The desire for righteousness should always burn hottest in relationship to our own lives. Before I call you out, I should examine myself first, calling out my own sin and seeking, by grace, to remove the ceiling beam from my own eye. That’s the necessary step to being a merciful person, brothers and sisters. It is this dogged commitment, day after day, to destroy the self-righteous bent of our hearts. A self-righteous person by definition cannot be merciful.

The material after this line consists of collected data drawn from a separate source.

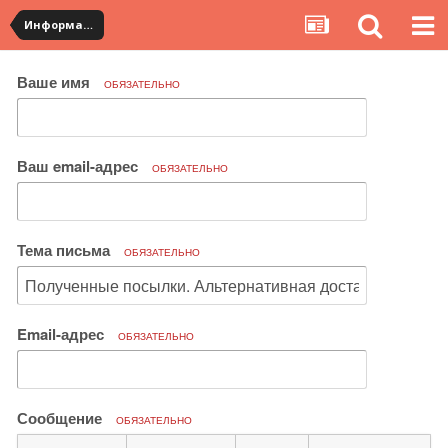
Информация по полученным посылкам
Ваше имя
ОБЯЗАТЕЛЬНО
Ваш email-адрес
ОБЯЗАТЕЛЬНО
Тема письма
ОБЯЗАТЕЛЬНО
Email-адрес
ОБЯЗАТЕЛЬНО
Сообщение
ОБЯЗАТЕЛЬНО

And that’s why Jesus ends this section where he does – with a call to deal with our own sins before we look to others. Did you catch that, at the end of v42? Jesus doesn’t tell us to never help our brothers and sisters with the specks in their eyes. No, he says deal with your own sin first and then you can help your brother with his speck. Why is that? Why is dealing with my own sin first so important?

Because in dealing with my own sin, day after day, I see my need for mercy. Dealing with my own sin reminds me how often God has been slow to condemn me, and how he is always faithful to forgive when I confess and look to Christ. And so, as I address my own sin, I see again and again how God has been merciful to me, a sinner.

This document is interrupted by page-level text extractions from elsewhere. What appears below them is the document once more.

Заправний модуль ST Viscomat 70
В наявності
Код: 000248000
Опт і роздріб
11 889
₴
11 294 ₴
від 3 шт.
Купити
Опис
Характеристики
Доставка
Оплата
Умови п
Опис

And in seeing God’s mercy, do you know what happens? My heart is changed. Seeing God’s mercy to me, again and again, I’m transformed to show mercy myself. That’s the power of the gospel. It’s the good news of mercy to a sinner like me, which then changes me to show mercy to those around me. It’s astounding really – through the gospel, I am transformed by the very mercy of God to show mercy to others as well.

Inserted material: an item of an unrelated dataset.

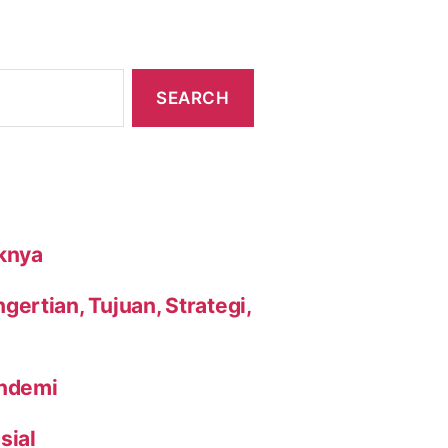
knya
ertian, Tujuan, Strategi,
andemi
sial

Brothers and sisters, one of my goals for this sermon was to change, perhaps just a little, how we think about the Christian life. The pursuit of holiness, what Scripture calls sanctification – that pursuit is not merely an individual quest to change my conduct. No, sanctification is, in some sense, God’s means of equipping you to love your neighbor. That’s the change I want us to see today. The more we grow in godliness, which includes seeing our need for mercy, the more we are equipped and enabled to show mercy and therefore love our neighbor as ourselves.

What a difference that is from how we’re often taught to think about the Christian life. It’s not just me and Jesus. Even my individual growth is for the good of the Body. What’s more, my individual growth is part of how God shows mercy to those in need. I don’t think we can be reminded of this enough, brothers and sisters. Christianity is not a private faith. Our lives are bound up together, so much so that even our individual work of killing sin has a merciful, blessed effect in the life of the church.

Does the church have a problem with judgmentalism? Should more of us de-convert in favor of a less narrow version of Christianity? No, that’s the answer. Our problem is not with making moral judgments. Our problem, as it is in every age, is that we lose sight of the gospel. We lose sight of God’s mercy to us in Christ, and as a result, we cut ourselves off from God’s power that enables us to show mercy to others as well.

But the good news is that a church built on the gospel – a church that celebrates the mercy of God to sinners like us – that kind of church, brothers and sisters, can walk faithfully between loving our neighbor on the one hand, and contending for the truth on the other. We don’t need fewer convictions. We need those convictions to be wedded ever more faithfully to the gospel of Christ. “Be merciful, even as your Father is merciful.

May God make us a church that loves his mercy, so that we would also be a church that displays his mercy.  Amen.